• RECORD EXTRACTS:
────────────────────

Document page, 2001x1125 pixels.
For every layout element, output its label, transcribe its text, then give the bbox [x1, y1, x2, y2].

────────────────────

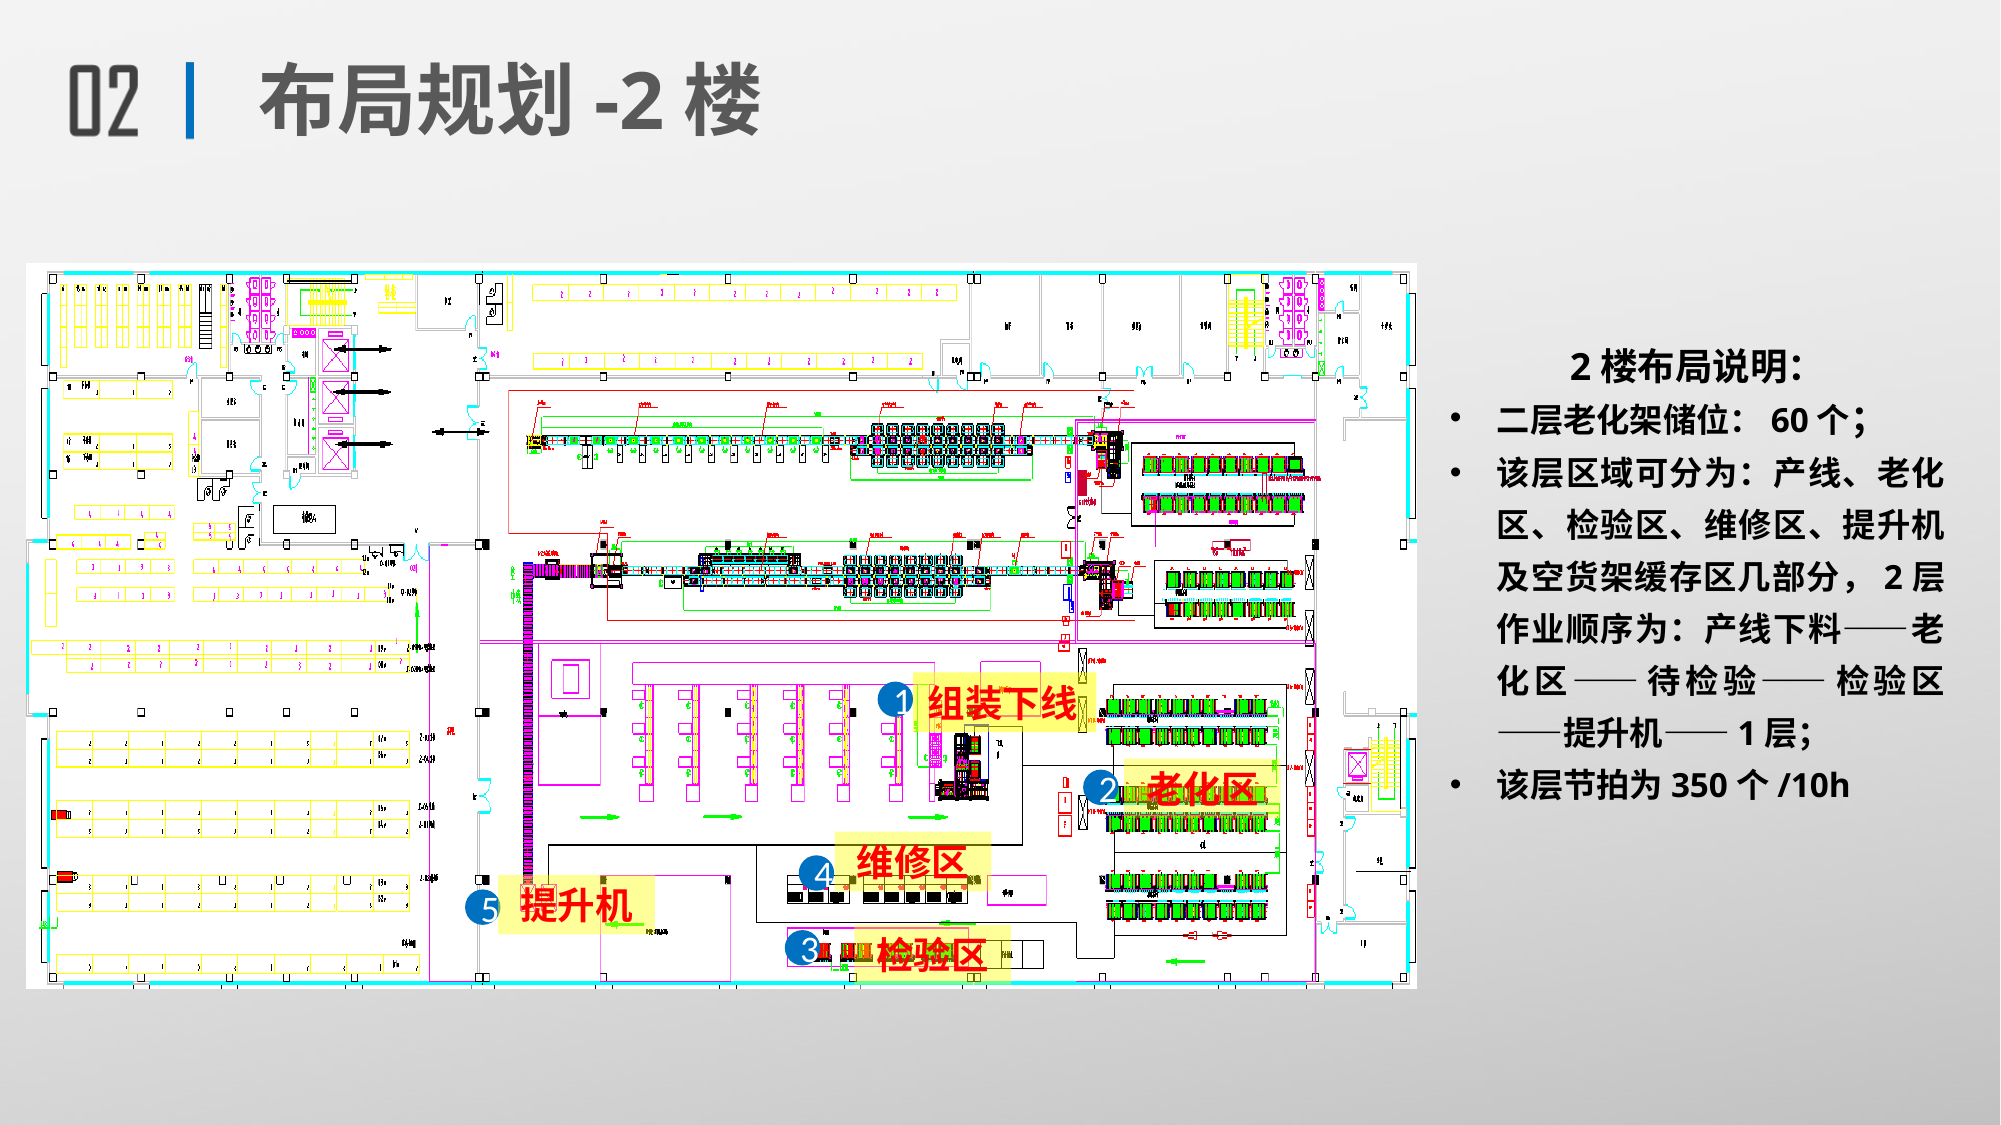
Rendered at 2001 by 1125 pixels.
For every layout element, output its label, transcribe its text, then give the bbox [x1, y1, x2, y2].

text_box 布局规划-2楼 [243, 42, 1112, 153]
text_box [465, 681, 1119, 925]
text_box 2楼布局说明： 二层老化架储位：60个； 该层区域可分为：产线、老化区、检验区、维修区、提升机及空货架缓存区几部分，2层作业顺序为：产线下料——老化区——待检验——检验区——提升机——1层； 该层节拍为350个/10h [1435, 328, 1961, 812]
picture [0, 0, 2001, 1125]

────────────────────

• TASK DESCRIPTION: Show every line from the entries above in which "pixels" appears.

• SOLUTION FOR THIS TASK:
Document page, 2001x1125 pixels.
Rendered at 2001 by 1125 pixels.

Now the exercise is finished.